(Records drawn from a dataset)
"""

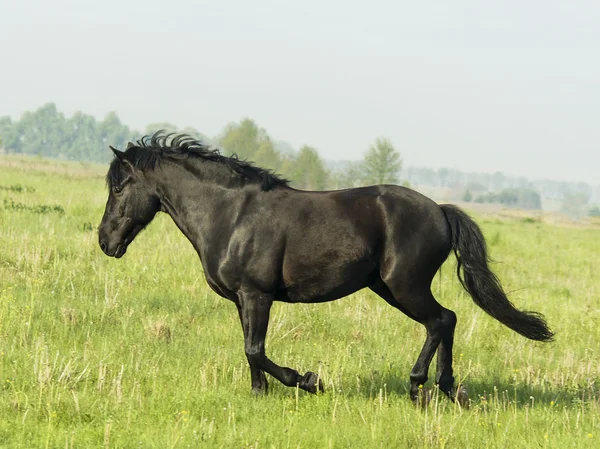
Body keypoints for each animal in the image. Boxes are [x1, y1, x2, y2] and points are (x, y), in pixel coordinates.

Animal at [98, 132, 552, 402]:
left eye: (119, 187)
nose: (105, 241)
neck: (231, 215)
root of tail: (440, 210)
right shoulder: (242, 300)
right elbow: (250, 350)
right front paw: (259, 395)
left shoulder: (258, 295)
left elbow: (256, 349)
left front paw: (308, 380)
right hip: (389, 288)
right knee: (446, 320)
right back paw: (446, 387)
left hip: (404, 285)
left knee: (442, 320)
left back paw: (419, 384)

"""
"""

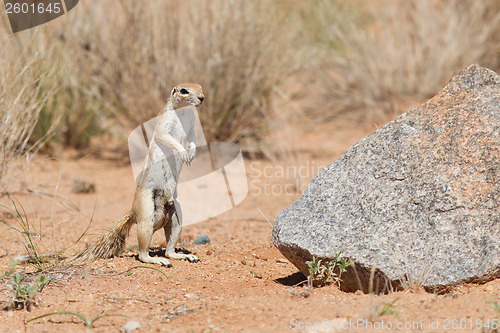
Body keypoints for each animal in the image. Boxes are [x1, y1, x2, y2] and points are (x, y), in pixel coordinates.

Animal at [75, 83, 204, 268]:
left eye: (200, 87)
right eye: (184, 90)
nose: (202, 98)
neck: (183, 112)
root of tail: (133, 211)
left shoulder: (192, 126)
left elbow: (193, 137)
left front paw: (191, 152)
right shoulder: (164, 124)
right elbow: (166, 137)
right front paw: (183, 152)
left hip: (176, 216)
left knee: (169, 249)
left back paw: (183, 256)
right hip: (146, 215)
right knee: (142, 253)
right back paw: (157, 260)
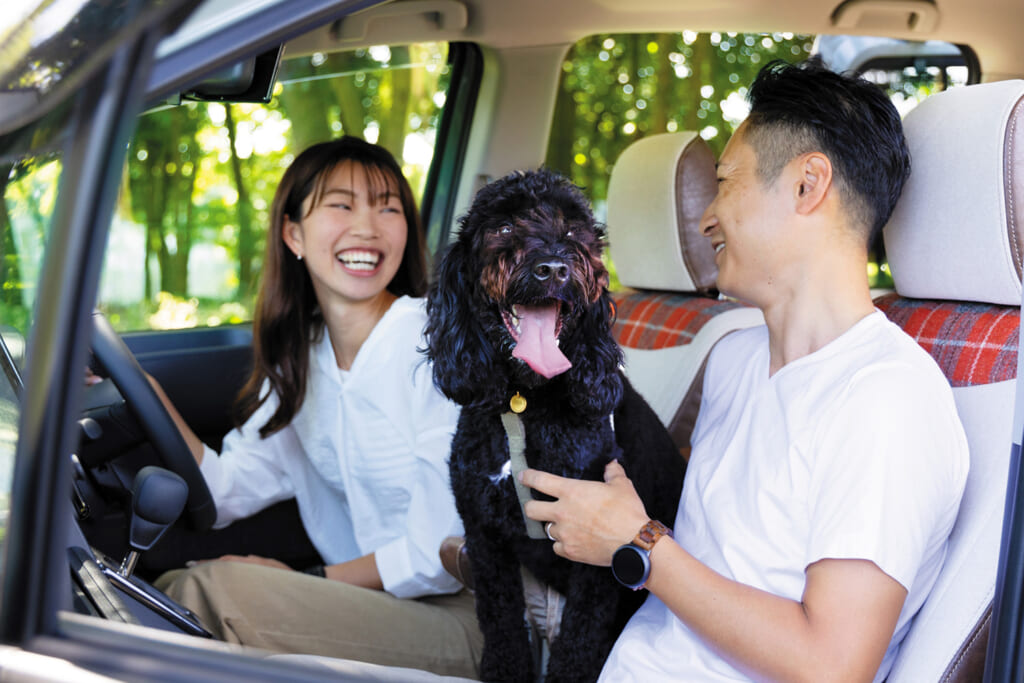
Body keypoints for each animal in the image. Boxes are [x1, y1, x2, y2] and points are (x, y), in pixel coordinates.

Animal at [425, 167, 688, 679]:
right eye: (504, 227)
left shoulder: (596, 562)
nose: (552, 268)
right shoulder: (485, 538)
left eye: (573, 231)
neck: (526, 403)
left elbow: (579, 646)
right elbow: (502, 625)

"""

Task item:
Without the pictures, set down the lines above from the line with "left shoulder: (192, 126)" up to and including the line with "right elbow: (502, 625)" exactly as they stand.

Expected output:
left shoulder: (192, 126)
left elbow: (193, 137)
left front paw: (191, 152)
right shoulder: (164, 124)
right elbow: (166, 137)
right front paw: (183, 152)
left hip: (176, 216)
left knee: (169, 249)
left back paw: (183, 256)
right hip: (146, 215)
right knee: (142, 253)
right back paw: (157, 260)
Body keypoints for each animal in the image. Boxes are [x1, y1, x2, y2] and points are (x, y), in pixel coordinates.

Animal at [425, 167, 688, 679]:
right eye: (504, 227)
left shoulder: (596, 562)
nose: (552, 268)
right shoulder: (485, 538)
left eye: (573, 231)
neck: (526, 403)
left elbow: (579, 646)
right elbow: (502, 625)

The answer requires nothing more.